At any rate, the silly, feel-good, extra-legal "reasoning" of this case is now being invoked to make the point that if these minors-at-the-time-of-the-crime should not be executed, then why should they be sentenced to terms of life imprisonment? As Doug Berman frames it over at Sentencing Law and Policy,
if the Constitution now demands a categorical bar on the death penalty for crimes committed before 18 because of some offenders' "immaturity" and "vulnerability" and the general "mitigating force of youth," shouldn't these same realities and concerns come to bear in at least some non-capital sentencing cases?

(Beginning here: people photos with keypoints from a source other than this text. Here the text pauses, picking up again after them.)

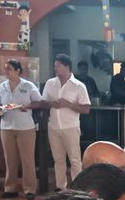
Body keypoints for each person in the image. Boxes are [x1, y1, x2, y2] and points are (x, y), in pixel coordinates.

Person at [30, 54, 91, 190]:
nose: (55, 69)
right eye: (55, 66)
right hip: (53, 126)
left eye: (58, 66)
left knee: (74, 160)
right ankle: (60, 187)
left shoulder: (79, 86)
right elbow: (43, 103)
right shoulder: (50, 83)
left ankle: (77, 188)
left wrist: (67, 104)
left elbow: (86, 109)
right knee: (58, 159)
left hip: (71, 127)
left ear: (67, 67)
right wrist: (52, 104)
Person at [0, 58, 42, 200]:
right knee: (10, 159)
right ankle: (10, 188)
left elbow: (39, 103)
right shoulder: (1, 87)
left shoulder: (28, 86)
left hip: (25, 127)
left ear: (18, 71)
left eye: (9, 69)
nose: (6, 72)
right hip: (6, 126)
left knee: (27, 159)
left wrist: (28, 106)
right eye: (5, 69)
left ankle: (30, 189)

If Berman's reasoning is adopted by some such majority of five, then vicious murderers, whom the state can no longer execute, will not even be removed from society for life. And why stop there? If you can't punish the little darlings by death, nor by life imprisonment, then why should the state be allowed to incarcerate them for even twenty or even ten years?

Certainly, once the sloppy reasoning of Roper is applied to its logical conclusion, the SCOTUS must ultimately tell us what so called "standards of decency" "in [their] own judgment" is constitutionally permissible for these "children." And by the way, this "reasoning" does not apply only to otherwise death penalty-eligible cases, but to any criminal offense, since the Eighth Amendment applies to all punishment in every criminal case.

If Berman's right, the SCOTUS will be a busy bunch, telling us what the maximum allowable sentence is for every crime committed by a juvenile.